Task statement: In the listing below, copy out word for word the lines that begin at the line containing "- Download the" and stop after the line containing "App SDK framework.". Include both of those lines.

[Plain-text document sources]
╭──

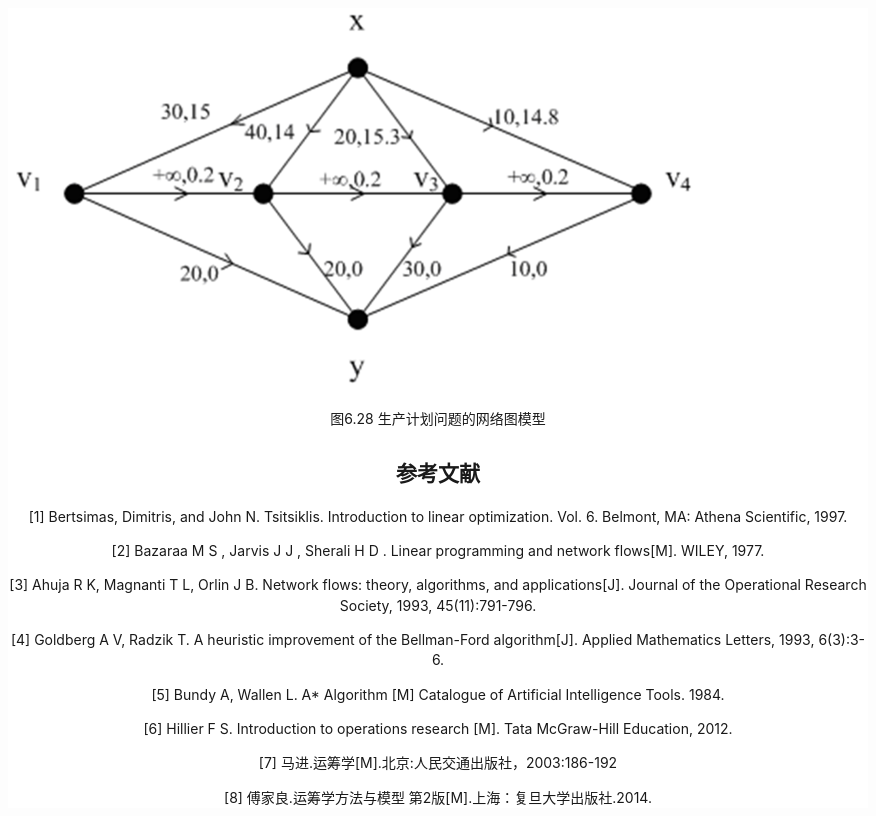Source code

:   ![](./img/6-28.png)

  <center>图6.28 生产计划问题的网络图模型<center>


## 参考文献

[1]  Bertsimas, Dimitris, and John N. Tsitsiklis. Introduction to linear optimization. Vol. 6. Belmont, MA: Athena Scientific, 1997.

[2]  Bazaraa M S , Jarvis J J , Sherali H D . Linear programming and network flows[M]. WILEY, 1977.

[3]  Ahuja R K, Magnanti T L, Orlin J B. Network flows: theory, algorithms, and applications[J]. Journal of the Operational Research Society, 1993, 45(11):791-796.

[4]  Goldberg A V, Radzik T. A heuristic improvement of the Bellman-Ford algorithm[J]. Applied Mathematics Letters, 1993, 6(3):3-6.

[5]  Bundy A, Wallen L. A* Algorithm [M] Catalogue of Artificial Intelligence Tools. 1984.

[6]  Hillier F S. Introduction to operations research [M]. Tata McGraw-Hill Education, 2012.

[7]  马进.运筹学[M].北京:人民交通出版社，2003:186-192

[8]  傅家良.运筹学方法与模型 第2版[M].上海：复旦大学出版社.2014.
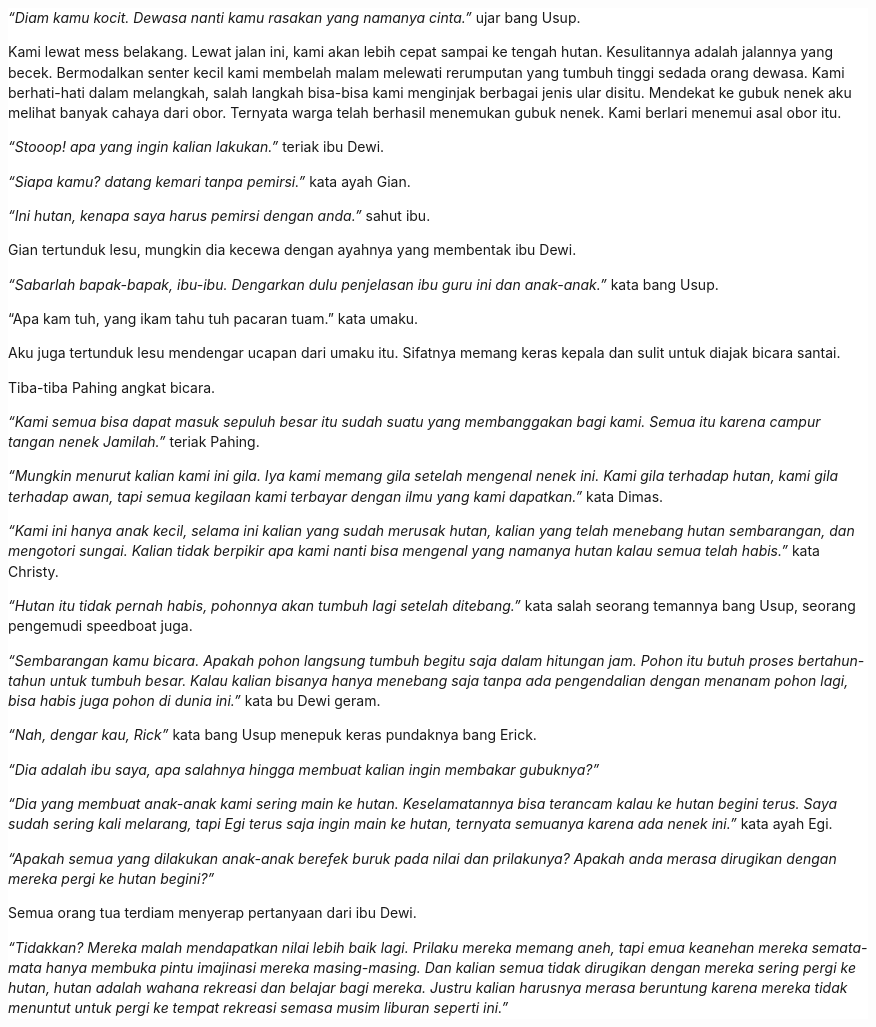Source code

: _“Diam kamu kocit. Dewasa nanti kamu rasakan yang namanya cinta.”_ ujar bang Usup.

Kami lewat mess belakang. Lewat jalan ini, kami akan lebih cepat sampai ke tengah hutan. Kesulitannya adalah jalannya yang becek. Bermodalkan senter kecil kami membelah malam melewati rerumputan yang tumbuh tinggi sedada orang dewasa. Kami berhati-hati dalam melangkah, salah langkah bisa-bisa kami menginjak berbagai jenis ular disitu. Mendekat ke gubuk nenek aku melihat banyak cahaya dari obor. Ternyata warga telah berhasil menemukan gubuk nenek. Kami berlari menemui asal obor itu.

_“Stooop! apa yang ingin kalian lakukan.”_ teriak ibu Dewi.

_“Siapa kamu? datang kemari tanpa pemirsi.”_ kata ayah Gian.

_“Ini hutan, kenapa saya harus pemirsi dengan anda.”_ sahut ibu.

Gian tertunduk lesu, mungkin dia kecewa dengan ayahnya yang membentak ibu Dewi.

_“Sabarlah bapak-bapak, ibu-ibu. Dengarkan dulu penjelasan ibu guru ini dan anak-anak.”_ kata bang Usup.

“Apa kam tuh, yang ikam tahu tuh pacaran tuam.” kata umaku.

Aku juga tertunduk lesu mendengar ucapan dari umaku itu. Sifatnya memang keras kepala dan sulit untuk diajak bicara santai.

Tiba-tiba Pahing angkat bicara.

_“Kami semua bisa dapat masuk sepuluh besar itu sudah suatu yang membanggakan bagi kami. Semua itu karena campur tangan nenek Jamilah.”_ teriak Pahing.

_“Mungkin menurut kalian kami ini gila. Iya kami memang gila setelah mengenal nenek ini. Kami gila terhadap hutan, kami gila terhadap awan, tapi semua kegilaan kami terbayar dengan ilmu yang kami dapatkan.”_ kata Dimas.

_“Kami ini hanya anak kecil, selama ini kalian yang sudah merusak hutan, kalian yang telah menebang hutan sembarangan, dan mengotori sungai. Kalian tidak berpikir apa kami nanti bisa mengenal yang namanya hutan kalau semua telah habis.”_ kata Christy.

_“Hutan itu tidak pernah habis, pohonnya akan tumbuh lagi setelah ditebang.”_ kata salah seorang temannya bang Usup, seorang pengemudi speedboat juga.

_“Sembarangan kamu bicara. Apakah pohon langsung tumbuh begitu saja dalam hitungan jam. Pohon itu butuh proses bertahun-tahun untuk tumbuh besar. Kalau kalian bisanya hanya menebang saja tanpa ada pengendalian dengan menanam pohon lagi, bisa habis juga pohon di dunia ini.”_ kata bu Dewi geram.

_“Nah, dengar kau, Rick”_ kata bang Usup menepuk keras pundaknya bang Erick.

_“Dia adalah ibu saya, apa salahnya hingga membuat kalian ingin membakar gubuknya?”_

_“Dia yang membuat anak-anak kami sering main ke hutan. Keselamatannya bisa terancam kalau ke hutan begini terus. Saya sudah sering kali melarang, tapi Egi terus saja ingin main ke hutan, ternyata semuanya karena ada nenek ini.”_ kata ayah Egi.

_“Apakah semua yang dilakukan anak-anak berefek buruk pada nilai dan prilakunya? Apakah anda merasa dirugikan dengan mereka pergi ke hutan begini?”_

Semua orang tua terdiam menyerap pertanyaan dari ibu Dewi.

_“Tidakkan? Mereka malah mendapatkan nilai lebih baik lagi. Prilaku mereka memang aneh, tapi emua keanehan mereka semata-mata hanya membuka pintu imajinasi mereka masing-masing. Dan kalian semua tidak dirugikan dengan mereka sering pergi ke hutan, hutan adalah wahana rekreasi dan belajar bagi mereka. Justru kalian harusnya merasa beruntung karena mereka tidak menuntut untuk pergi ke tempat rekreasi semasa musim liburan seperti ini.”_
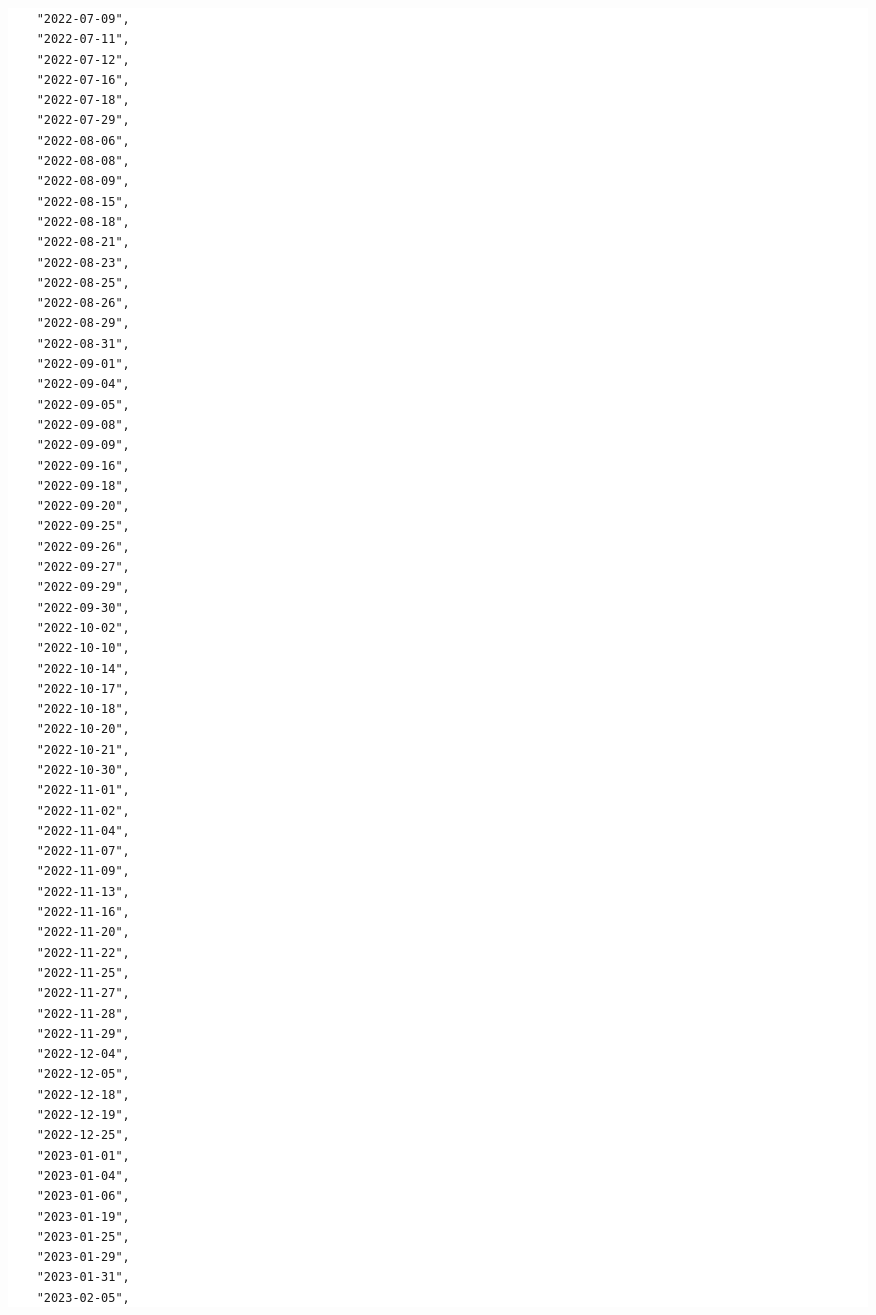         "2022-07-09",
        "2022-07-11",
        "2022-07-12",
        "2022-07-16",
        "2022-07-18",
        "2022-07-29",
        "2022-08-06",
        "2022-08-08",
        "2022-08-09",
        "2022-08-15",
        "2022-08-18",
        "2022-08-21",
        "2022-08-23",
        "2022-08-25",
        "2022-08-26",
        "2022-08-29",
        "2022-08-31",
        "2022-09-01",
        "2022-09-04",
        "2022-09-05",
        "2022-09-08",
        "2022-09-09",
        "2022-09-16",
        "2022-09-18",
        "2022-09-20",
        "2022-09-25",
        "2022-09-26",
        "2022-09-27",
        "2022-09-29",
        "2022-09-30",
        "2022-10-02",
        "2022-10-10",
        "2022-10-14",
        "2022-10-17",
        "2022-10-18",
        "2022-10-20",
        "2022-10-21",
        "2022-10-30",
        "2022-11-01",
        "2022-11-02",
        "2022-11-04",
        "2022-11-07",
        "2022-11-09",
        "2022-11-13",
        "2022-11-16",
        "2022-11-20",
        "2022-11-22",
        "2022-11-25",
        "2022-11-27",
        "2022-11-28",
        "2022-11-29",
        "2022-12-04",
        "2022-12-05",
        "2022-12-18",
        "2022-12-19",
        "2022-12-25",
        "2023-01-01",
        "2023-01-04",
        "2023-01-06",
        "2023-01-19",
        "2023-01-25",
        "2023-01-29",
        "2023-01-31",
        "2023-02-05",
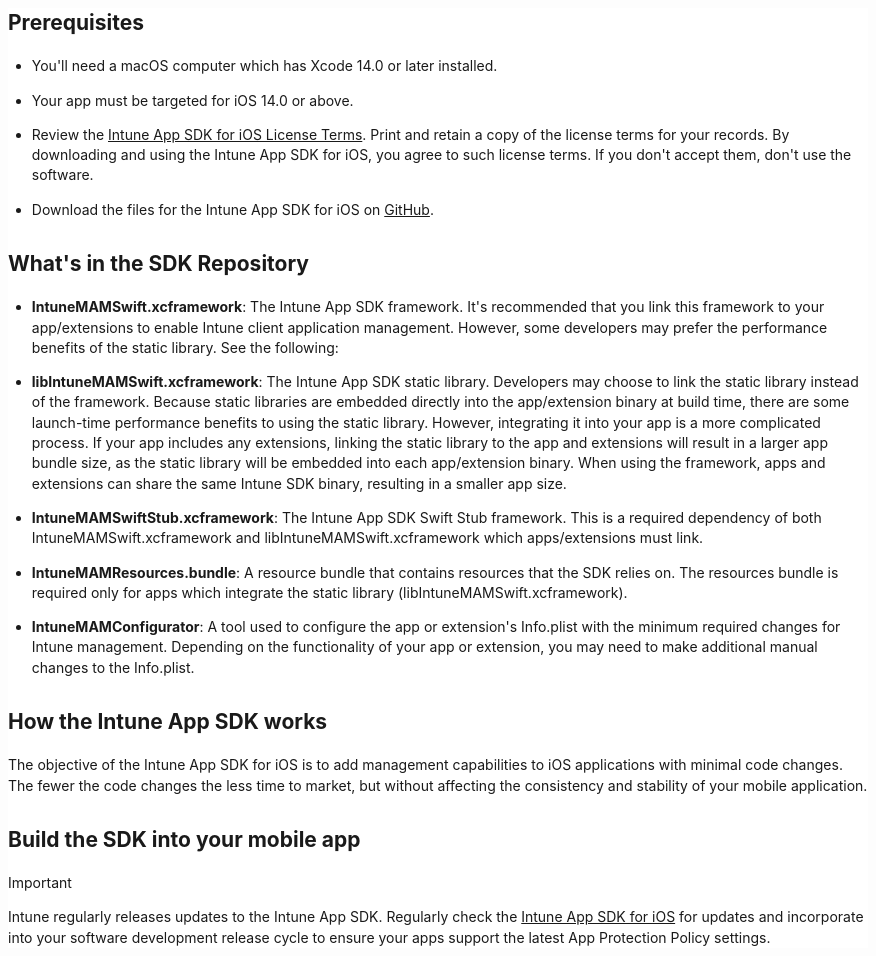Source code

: ## Prerequisites

- You'll need a macOS computer which has Xcode 14.0 or later installed.

- Your app must be targeted for iOS 14.0 or above.

- Review the [Intune App SDK for iOS License Terms](https://github.com/msintuneappsdk/ms-intune-app-sdk-ios/blob/master/Microsoft%20License%20Terms%20Intune%20App%20SDK%20for%20iOS.pdf). Print and retain a copy of the license terms for your records. By downloading and using the Intune App SDK for iOS, you agree to such license terms.  If you don't accept them, don't use the software.

- Download the files for the Intune App SDK for iOS on [GitHub](https://github.com/msintuneappsdk/ms-intune-app-sdk-ios).

## What's in the SDK Repository

* **IntuneMAMSwift.xcframework**: The Intune App SDK framework. It's recommended that you link this framework to your app/extensions to enable Intune client application management. However, some developers may prefer the performance benefits of the static library. See the following:

* **libIntuneMAMSwift.xcframework**: The Intune App SDK static library. Developers may choose to link the static library instead of the framework. Because static libraries are embedded directly into the app/extension binary at build time, there are some launch-time performance benefits to using the static library. However, integrating it into your app is a more complicated process. If your app includes any extensions, linking the static library to the app and extensions will result in a larger app bundle size, as the static library will be embedded into each app/extension binary. When using the framework, apps and extensions can share the same Intune SDK binary, resulting in a smaller app size.

* **IntuneMAMSwiftStub.xcframework**: The Intune App SDK Swift Stub framework. This is a required dependency of both IntuneMAMSwift.xcframework and libIntuneMAMSwift.xcframework which apps/extensions must link.

* **IntuneMAMResources.bundle**: A resource bundle that contains resources that the SDK relies on. The resources bundle is required only for apps which integrate the static library (libIntuneMAMSwift.xcframework).

* **IntuneMAMConfigurator**: A tool used to configure the app or extension's Info.plist with the minimum required changes for Intune management. Depending on the functionality of your app or extension, you may need to make additional manual changes to the Info.plist.


## How the Intune App SDK works

The objective of the Intune App SDK for iOS is to add management capabilities to iOS applications with minimal code changes. The fewer the code changes the less time to market, but without affecting the consistency and stability of your mobile application.


## Build the SDK into your mobile app

> [!IMPORTANT]
> Intune regularly releases updates to the Intune App SDK. Regularly check the [Intune App SDK for iOS](https://github.com/msintuneappsdk/ms-intune-app-sdk-ios) for updates and incorporate into your software development release cycle  to ensure your apps support the latest App Protection Policy settings.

╰──

Output below:
- Download the files for the Intune App SDK for iOS on [GitHub](https://github.com/msintuneappsdk/ms-intune-app-sdk-ios).

## What's in the SDK Repository

* **IntuneMAMSwift.xcframework**: The Intune App SDK framework. It's recommended that you link this framework to your app/extensions to enable Intune client application management. However, some developers may prefer the performance benefits of the static library. See the following:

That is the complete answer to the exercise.